Slice about 1/2 inch off the bottom of your celeriac and roll it on to that flat edges, so it's nice and safe to slice. Slice and dice it into 1/2 inch cubes. Put a casserole-type pot on a high heat, add 3 good lugs of olive oil, then add the celeriac, thyme and garlic, with a little seasoning. Stir around to coat and fry quite fast, giving a little color, for 5 minutes. Turn the heat down to a simmer, add the water or stock, place a lid on top and cook for around 25 minutes, until tender. Season carefully to taste and stir around with a spoon to smash up the celeriac.

I served this with butter over wilted greens! Yum!

Friday, January 20, 2012

Hearty Potato Soup

It's been so cold around here and so I've been in search of recipes that are going to stick to my ribs while I'm out playing or working in the snow! Here is a classic potato soup recipe that I helped make at a friend's house a couple days ago. It is a delicious and easy way to use the heirloom German Butterball potatoes we had in our farm share this week. My friends and I added bacon, but that is optional.

2 lbs potatoes
1/2 lb of bacon
1 onion
2 cloves of garlic
Milk or cream to taste
1 stick of butter
herbs to your liking (we used a bit of rosemary on top!)

Peel the potatoes if you like, boil in a soup pot. Brown bacon with the onion and garlic. Add milk/cream and butter, salt and pepper, herbs, bacon, onion, and garlic to the potatoes. Let cook and mash together. Add a bit of shredded parmesan cheese and chopped herbs to top!

Stay warm and eat well!

Thursday, January 12, 2012

Sauteed Sunchokes with Sunflower Seeds

What to do with all these knobby roots this time of year? Here is a new recipe for sunchokes that Terry tried out just a few nights ago, and was generous enough to share some with me! No need to peel the sunchokes, just scrub them well and slice them thinly. Terry chose to use peanut oil, a great decision! And I loved it so much I just had to let you all in on this amazing recipe from Vegetarian Cooking for Everyone by Deborah Madison.

Sauteed Sunchokes with Sunflower Seeds
1 1/2 pounds sunchokes (also called Jerusalem artichokes), sliced into 1/4 inch rounds
2 tablespoons sunflower seed oil, or other high heat oil such as peanut to taste
3 tablespoons sunflower seeds, toasted
2 tablespoons parsley, chopped
1 teaspoon chopped thyme

Saute the sunchokes in the oil in a large skillet over high heat until lightly browned and tender, but still a bit crisp. Taste them as they cook; they can be done in 5 minutes or as many as 10 minutes. Season to taste with salt and pepper, add the sunflower seeds, parsley, and thyme, and toss well.
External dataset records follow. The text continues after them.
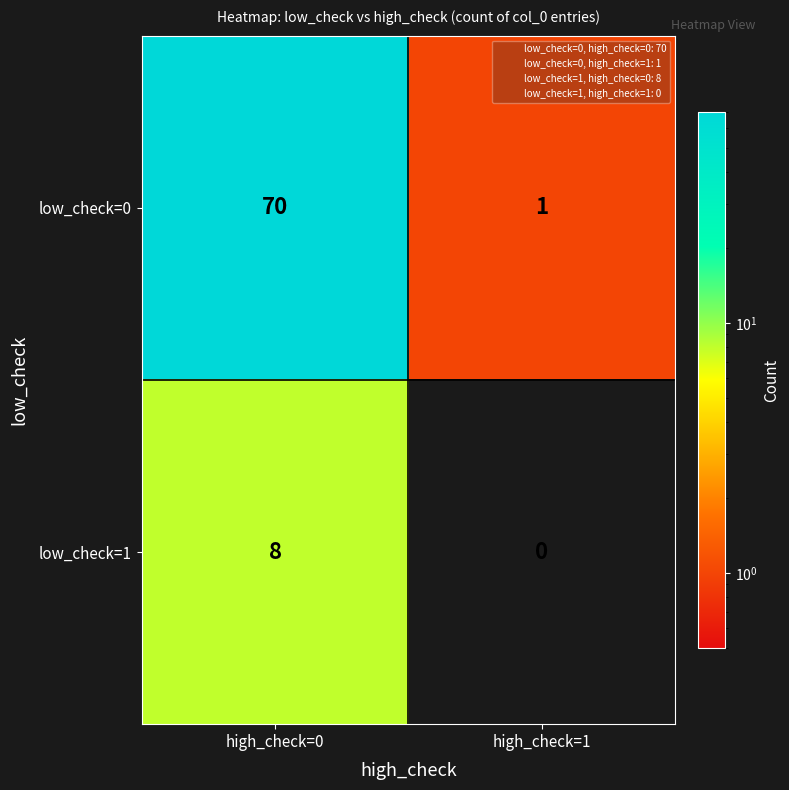

What is the spread (max minus min) of values at high_check=0?

62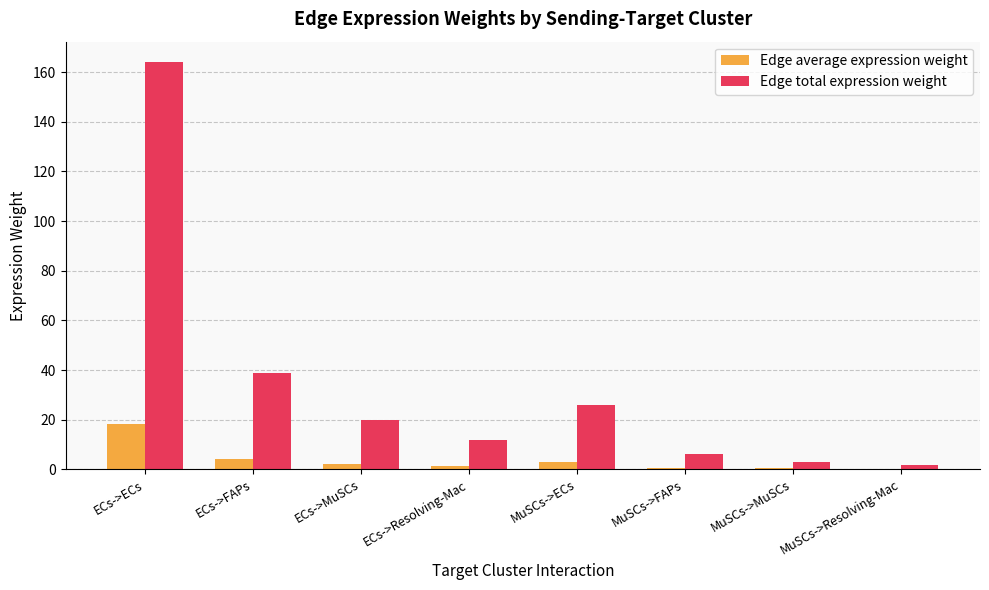

How many groups of bars are there?

8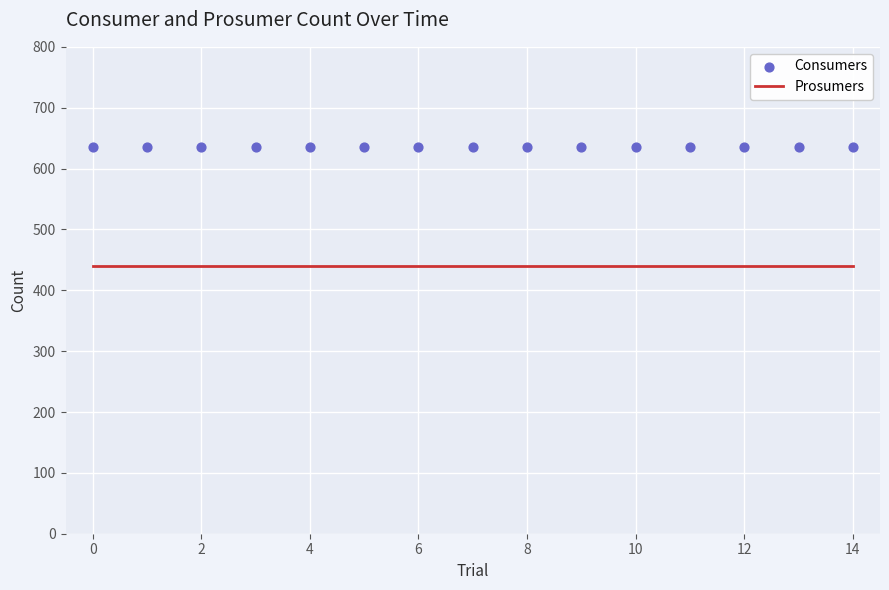

Which series reaches the minimum Y coordinate?

Prosumers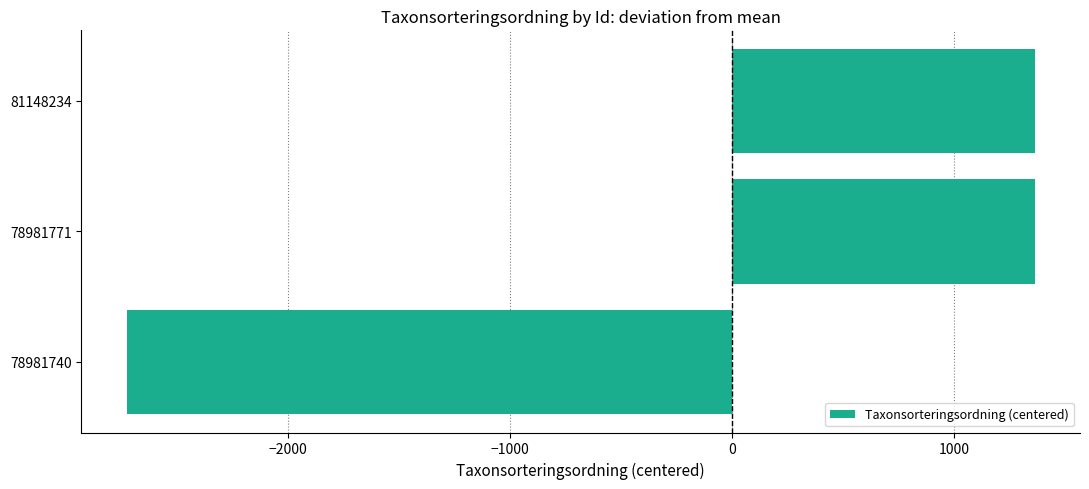

The chart shows a value of -3897 at 78981740. True or false?

False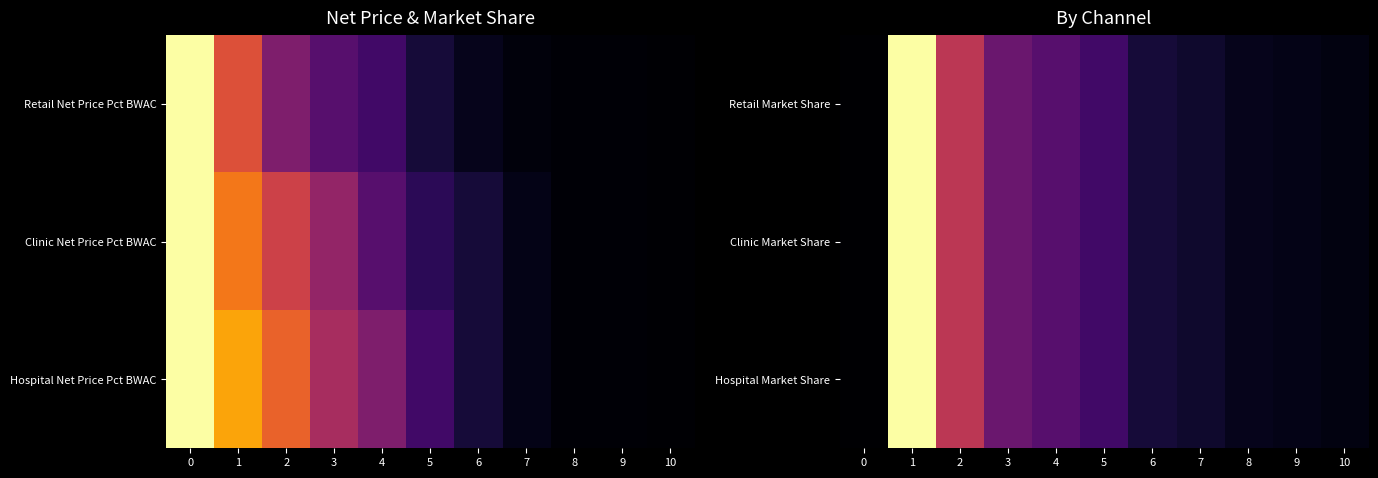

True or false: Hospital Market Share has a value of 0.1 at 8.

False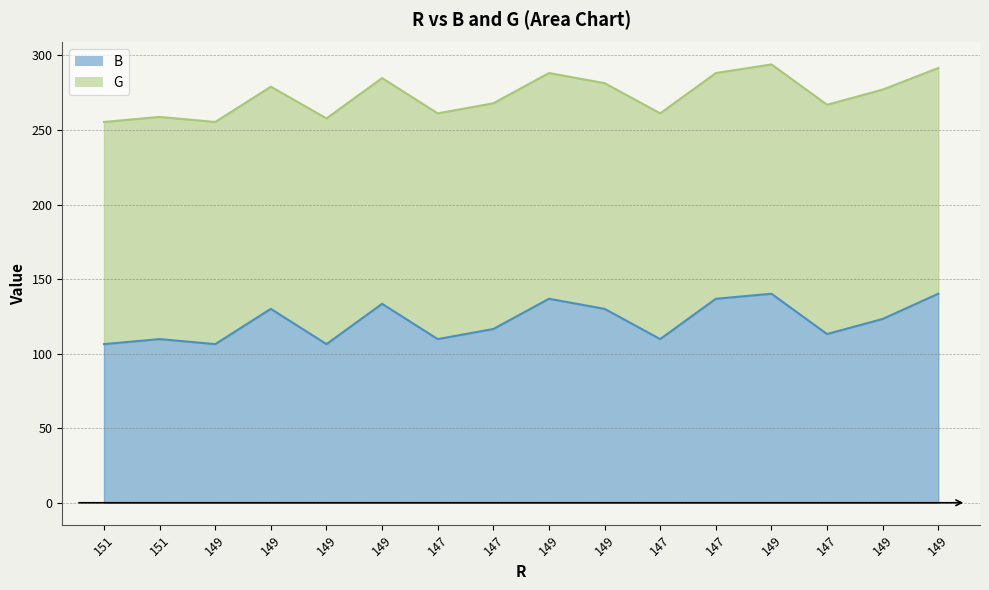

What is the sum of the values at 151 and 147?

243.2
Serves 4-6.

Monday, January 9, 2012

Kohlrabi Tzatziki

Kohlrabi is a "stout' member of the brassica family along with cauliflower, cabbage, broccoli...some of our favorite veggies here in the Pacific Northwest! Visually it is the most distinctive of it's family, although it's taste is familiar, crisp, sweet, and similar to cabbage. I still get questions everyday at the farm store about this delightful vegetable. While it can be cooked, at Terry's Berries we really prefer it raw.

Grated fresh over salads, or in a winter veggie slaw, with a bit of vinegar, salt, and pepper, it's just delicious. Around this time of year the green or purple skin on the outside gets very thick, so be sure to peel the kohlrabi before use. Also be sure to slice the bottom of it off because where it attaches to the stalk can be a bit tough and woody. After that the kohlrabi can then be thinly cut (excellent for a veggie party platter or for veggie sticks for a school lunch bag) or grated. Or check out this super easy recipe from New York Magazine, where it is used as a substitute for cucumber in a cooler season tzatziki.

Charles Brassards Kohlrabi Tzatziki

4 medium kohlrabi
3 cloves garlic, finely chopped
1 tbs. salt
1 qt. Greek yogurt
2 oz. lemon juice
1/4 cup mint, roughly chopped
Extra-virgin olive oil, to taste
Freshly ground black pepper to taste

(1) Cut the leaves off the kohlrabi, and save them for another use. (2) Peel away tough outer skin.(3) Cut bulbs into large pieces, and coarsely grate them. In a bowl, combine grated kohlrabi, chopped garlic, and tablespoon of salt and let sit for 15 minutes to draw out liquid. Strain or squeeze out liquid, and discard. Toss kohlrabi with yogurt, lemon juice, mint, and a drizzle of olive oil. Season with salt and pepper. Serve as a side with grilled fish or meats.